En primer lugar debemos descartar una posible enfermedad. Si las lágrimas no obedecen a una causa patológica, deberíamos evitar administrarle un medicamento o una infusión, ya que difícilmente podrán “curar” los cólicos.


Si el niño está sano y aparentemente no le duele nada, puedes probar ofreciéndole el pecho.
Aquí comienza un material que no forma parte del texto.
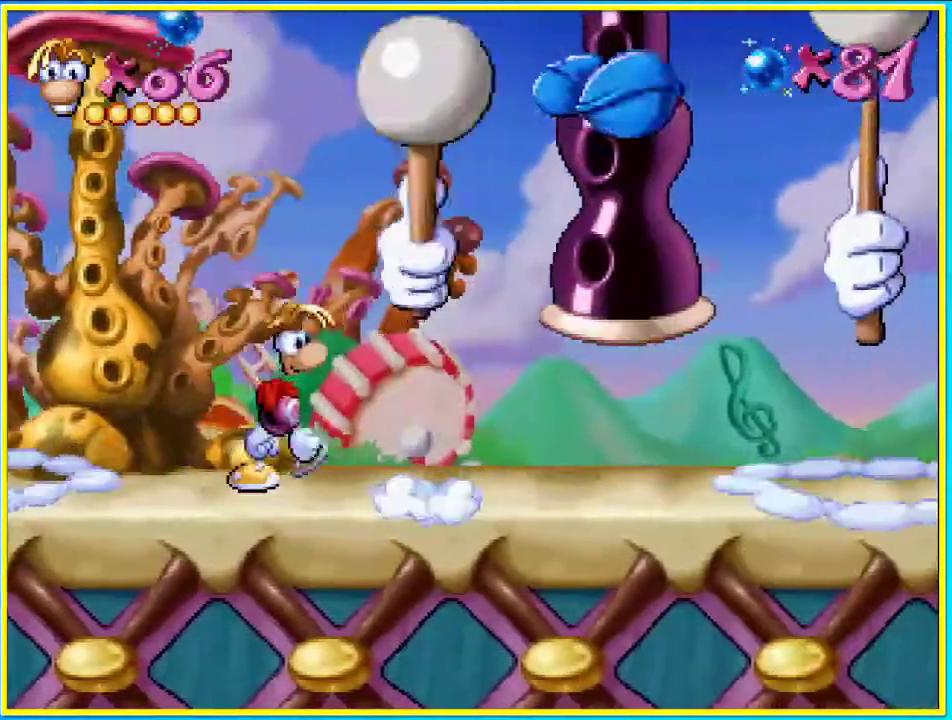
{"buttons": ["DPAD_RIGHT"], "left_stick": "center", "right_stick": "center", "events": []}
Si mama es que tenía hambre; si se calma pero apenas succiona, probablemente lo que pedía era estar en brazos de mamá. Esta medida no malcría a los bebés y es la forma más eficaz para calmarles. Los bebés no lloran para manipular, el llanto es su forma de comunicar sus necesidades, y si en este momento no reclama alimento, tal vez necesite afecto, calor, o el cobijo de los brazos de su madre. Si estás cansada, sientes que no puedes con su peso, o has de hacer algo que requiera tus manos, una buena idea es utilizar un pañuelo portabebés, te permitirá cierta libertad de movimientos mientras tu pequeño sigue junto a ti.


Es preferible atender al pequeño en los primeros segundos, antes de que el llanto se vuelva inconsolable. En el momento en el que percibas las primeras señales (se agita, gime, se estira o se encoje, se muerde los puños, etc.) trata de atenderle. Si el llanto se vuelve intenso será más complicado calmarle más adelante.


Sin duda oír llorar a un bebé durante horas y días, sin saber cómo tranquilizarle puede poner los nervios de cualquiera a flor de piel. En estos casos se recomienda que lo coja y lo acune la persona que esté más sosegada. Mecerle en brazos, acurrucarlo contra el pecho, pasear con él, acariciarle la espalda… son maneras de aliviarle.


Aunque no se calme siempre es mejor que llore y libere su estrés en brazos de alguien que solo en la cuna.  


Afortunadamente son episodios que no indican ningún mal y tienen fecha de caducidad.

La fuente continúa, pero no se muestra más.